Задача: Продолжите рецензию на спектакль Вайды «Бесы» в «Современнике», начав сразу после её последнего предложения.

Исходный отрывок:
────────
Posted 1 апреля 2004,, 20:00

Published 1 апреля 2004,, 20:00

Modified 8 марта, 09:50

Updated 8 марта, 09:50

Сценарий истории

Сценарий истории

1 апреля 2004, 20:00
В «Современнике» состоялась премьера «Бесов» Достоевского, которых поставил выдающийся польский кинорежиссер Анджей Вайда. Спектакль ожидали с нетерпением. Громкое имя Вайды обещало многое.

Роман «Бесы», замысел которого возник из скандального дела об убийстве студента Иванова участниками кружка социалистов Нечаева, был романом-предупреждением, романом-предостережением. Достоевский предвидел, куда могут завести новые социалистические идеи и утопии, которые овладели сознанием людей. Однако по выходе «Бесов» либеральная критика в пух и прах разгромила роман. А вышло так, что сценарий истории далее развернулся именно по Достоевскому.

Неудивительно, что Вайда – ниспровергатель революционных социалистических мифов и создатель фильмов – филиппик революционной антисоциалистической «Солидарности», не раз обращался к «Бесам» на родине и за границей. Это его роман, его тема.

В «Современнике» он поставил «Бесов», следуя известной инсценировке Альбера Камю. Казалось, Достоевский и Камю схожи, у обоих романы – манифесты философских идей. Различие в том, что Достоевский создал антинигилистический роман-идею. Камю, убежденный агностик, – трагедию об абсурдистских героях, уничтожающих себя. Это наложило отпечаток на постановку в целом. Она скорее социальна, нежели религиозна.

Сценограф Кристина Захватович приподняла помост сцены, укатала его «грязью», а по заднику сцены поместила экран темного, с рваными перьевыми тучами неба, размытого, как акварель, напоминающего о пушкинских бесах. Все это воспринимается как типичный, исконный русский пейзаж, в котором есть и неохватная ширь, и глубина, и бездна. Действие «ведут» укутанные в черное фигуры, которые переставляют мебель, меняют легкие ширмы, а когда это необходимо – изображают мрачную толпу, убивающую Лизу.

Бросается в глаза кинематографичность постановки. Эпизоды романа нарезаны, как кадры полнометражной картины, смонтированы и в довольно быстром темпе проносятся на наших глазах. Но этот нервный темп держит внимание зрителя.

Черно-белый фильм начинается с «крупного плана» – монолога Ставрогина. Он в какой-то напряженной, неестественной позе, криво сидит на стуле и рассказывает о том, как совратил одиннадцатилетнюю девочку, которая потом повесилась. Образ Николая Ставрогина – самое сильное впечатление от спектакля. Исполнитель Владислав Ветров придает Ставрогину демонические черты. С самого начала этот почти мистический персонаж притягивает к себе внимание. В романе о Ставрогине говорят как о «неоспоримом красавце» и о том, что его лицо «походило на маску». У Ставрогина Ветрова тоже маска на лице. Оно выглядит неживым, даже мертвенным под нарочито плотным слоем белого грима, хотя по-своему красивым. Но Вайда запрещает очаровываться красотой этого героя. Режиссеру важнее показать, что Ставрогин безразличен ко всему, бездушен.
────────
Выдержка из данных:
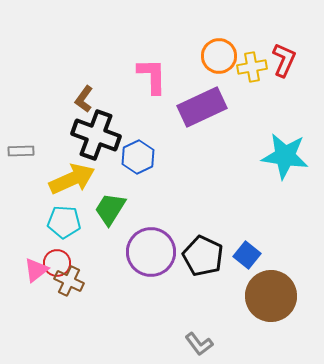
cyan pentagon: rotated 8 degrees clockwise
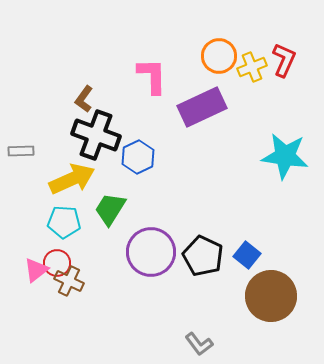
yellow cross: rotated 12 degrees counterclockwise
────────
Результат ниже:
В спектакле много актерских удач. С блистательным талантом воссоздан Игорем Квашой образ либерала и западника Степана Трофимовича Верховенского. Смешного, суетливого человека, вечного ребенка, который перед смертью приходит к евангельскому прозрению. Тамара Дегтярева прекрасно сыграла Варвару Петровну Ставрогину, строгую и взбалмошную барыню с добрым сердцем. Сергей Гармаш изобразил капитана Лебядкина персонажем фантасмагорическим. Лебядкин, грязный, неизменно пьяный буян – извечный кошмар российской жизни с ее безудержностью, анархией. Елена Яковлева играет Хромоножку юродивой, в которой уживаются, с одной стороны, нелепость, убожество, с другой, пронзительная боль и страдание. Воплощением зла, «мелким бесом» выглядит Петруша Верховенский в исполнении Александра Хованского. Интересен Сергей Гирин в роли Ивана Шатова, который стал безвинной жертвой политической интриги. Убедителен Дмитрий Жамойда в роли самоубийцы Кириллова. Образы этих социалистов очень напоминают образы молодых героев «Солидарности» из фильмов Вайды.

Спектакль «Бесы» вызывает противоречивые суждения о себе. Многих смущает политическая однозначность. Но Анджей Вайда ставит его так, как считает нужным. Резко и аллюзионно, подчиняя мысли, которая всегда была для него кардинальной. Революционное движение безнравственно, когда жизнью отдельного человека пробрасываются, как картой в азартной политической игре. Мысль эта по сей день продолжает быть актуальной.

"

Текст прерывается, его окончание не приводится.